The National Pension Service has once again moved to block Hanjin Group Chair Cho Won-tae's reappointment as an inside director at Hanjin KAL. The National Pension Service cited "neglecting its duty to monitor damage to corporations' value" as its rationale, but the business community is criticizing the move as "a decision that thoroughly ignores management achievements such as the successful acquisition of Asiana Airlines and record-breaking results."
In particular, the market says the National Pension Service is trapped in past standards and excessively undermining the current management's leadership. Exercising shareholder rights based on the vague standard of "neglect of monitoring" without concrete figures or clear guidelines amounts to de facto "pressure on management control" using public pensions and a twist on "state-controlled finance."

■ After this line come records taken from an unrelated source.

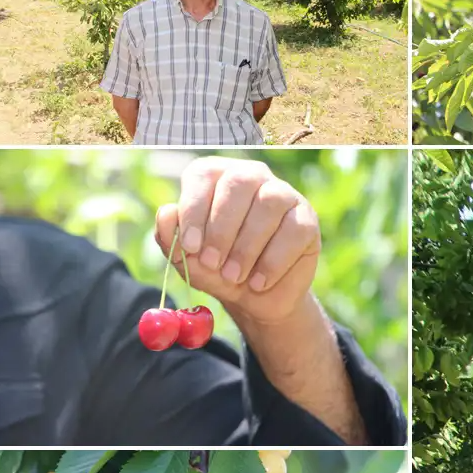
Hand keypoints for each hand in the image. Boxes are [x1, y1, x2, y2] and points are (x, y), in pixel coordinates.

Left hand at [155, 158, 320, 325]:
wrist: (256, 297)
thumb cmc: (218, 269)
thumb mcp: (187, 259)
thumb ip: (170, 237)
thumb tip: (166, 212)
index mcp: (217, 177)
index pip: (205, 175)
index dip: (195, 209)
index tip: (190, 247)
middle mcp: (252, 176)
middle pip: (240, 183)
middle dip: (222, 228)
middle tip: (213, 264)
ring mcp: (283, 194)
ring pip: (269, 204)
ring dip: (247, 247)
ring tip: (235, 277)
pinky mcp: (307, 218)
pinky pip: (294, 230)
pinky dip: (273, 262)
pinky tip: (259, 282)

According to the financial investment industry on the 24th, on the 20th the National Pension Service expressed opposition to the agenda item at Hanjin KAL's shareholders meeting to appoint the chair as an inside director and to the agenda item at Korean Air Lines' shareholders meeting to appoint CEO Woo Kee-Hong as an inside director. Hanjin KAL is the holding company of Korean Air Lines. The National Pension Service cited as its reason for opposition that there was "neglect of the duty to monitor actions that damage corporations' value and infringe shareholder rights."
Although the National Pension Service did not specify detailed reasons for its opposition, the market interprets the move as being influenced by past governance issues such as controversies involving the Korean Air Lines owner family and management control disputes. In addition, analysis says the decision also reflected the National Pension Service's consistently negative stance on Korean Air Lines' acquisition of Asiana Airlines.
In fact, the National Pension Service previously opposed the 2019 agenda to extend the term of the late former Chair Cho Yang-ho as an inside director. That extension was voted down at the shareholders meeting. In 2021, it opposed the appointment of Chair Cho Won-tae and some directors and audit committee members, citing reasons such as failure to conduct due diligence during the Asiana Airlines acquisition process and concerns about an unfavorable contract. In 2024, it also opposed the chair's appointment as an inside director.
The business community argues that given the chair's management performance, management control is being excessively shaken based on the vague rule of neglect of the duty to monitor. After the former chair's death in 2019, Chair Cho took the helm of Hanjin Group, closed the major transaction to acquire Asiana Airlines, and maintained Korean Air Lines' profitability during COVID-19, earning a relatively positive assessment in the market.
Hwang Yong-sik, a professor of business administration at Sejong University, said, "Even though last year's results were not good, the large amount of compensation received can be criticized," but added, "Considering economies of scale and expanded market dominance from the merger of Asiana Airlines and Korean Air Lines since Chair Cho took office, as well as strong results, the overall evaluation is that management has been handled well." He added, "Exercising a negative vote without concrete explanation is not desirable."
The National Pension Service also raised issues with the agenda on directors' compensation limits. The National Pension Service judged that "the compensation limit and actual payments are excessive compared with management performance." In fact, last year the chair received a total of 14,578,000,000 won from four affiliates—Hanjin KAL, Korean Air Lines, Jin Air, and Asiana Airlines. This is the highest individual compensation in Hanjin Group's history.
By contrast, results fell from a year earlier. Hanjin KAL's revenue was 298.4 billion won, holding roughly steady from the prior year, but operating profit swung from a 67.5 billion won surplus in 2024 to a 7.5 billion won deficit last year. At core affiliate Korean Air Lines, last year's revenue rose 41.2% year over year to 25.2255 trillion won, but operating profit fell 47.2% from a year earlier to 1.1136 trillion won.
Still, some in the market say the performance trend itself remains solid. Kang Sung-jin, a research fellow at KB Securities, said, "The decline in Korean Air Lines' operating profit is largely due to losses being included as Asiana Airlines' results were reflected in the consolidated financial statements starting in 2025," adding, "Even so, recent results are among the highest in Korean Air Lines' history."
Meanwhile, although the National Pension Service expressed opposition, the view is that the agenda to reappoint the chair as an inside director will likely pass smoothly at the actual shareholders meeting. That is because the owner family, including the chair, holds about 20.56% equity, and Korea Development Bank (KDB), which supported the integration of Korean Air Lines and Asiana Airlines, is also considered a friendly stake.
Hoban Construction holds about 18.78% equity and is seen as a variable, but the market's general view is that the likelihood it will directly affect management control is low, given that the stake is held for simple investment purposes.